▶ WORK ORDER: Scan each line of the records for the word "האחרים" and extract the ones that have it.

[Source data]

↓↓↓

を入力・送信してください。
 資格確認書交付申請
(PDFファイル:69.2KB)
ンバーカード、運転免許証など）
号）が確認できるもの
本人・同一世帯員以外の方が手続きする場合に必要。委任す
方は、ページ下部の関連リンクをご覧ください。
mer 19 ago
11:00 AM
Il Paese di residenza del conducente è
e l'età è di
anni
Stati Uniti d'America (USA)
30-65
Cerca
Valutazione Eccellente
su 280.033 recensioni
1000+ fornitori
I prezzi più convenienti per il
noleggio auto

↑↑↑
↓↓↓

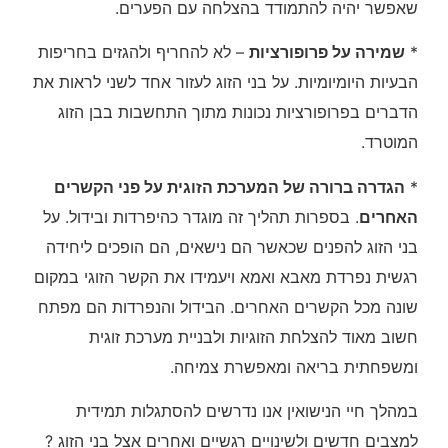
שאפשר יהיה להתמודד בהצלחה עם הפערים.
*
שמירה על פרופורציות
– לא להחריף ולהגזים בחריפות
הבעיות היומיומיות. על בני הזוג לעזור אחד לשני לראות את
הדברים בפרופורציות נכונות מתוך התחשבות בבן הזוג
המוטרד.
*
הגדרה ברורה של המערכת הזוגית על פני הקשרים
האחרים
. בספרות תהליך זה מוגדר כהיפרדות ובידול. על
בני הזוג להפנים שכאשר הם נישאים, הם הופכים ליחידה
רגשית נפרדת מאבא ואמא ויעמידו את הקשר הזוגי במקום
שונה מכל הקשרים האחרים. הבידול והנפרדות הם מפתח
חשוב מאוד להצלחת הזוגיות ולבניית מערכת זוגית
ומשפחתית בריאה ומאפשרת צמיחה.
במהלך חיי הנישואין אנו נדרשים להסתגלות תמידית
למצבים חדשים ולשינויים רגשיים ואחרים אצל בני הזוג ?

↑↑↑

▶ PROBLEM SOLUTION:
האחרים
שונה מכל הקשרים האחרים. הבידול והנפרדות הם מפתח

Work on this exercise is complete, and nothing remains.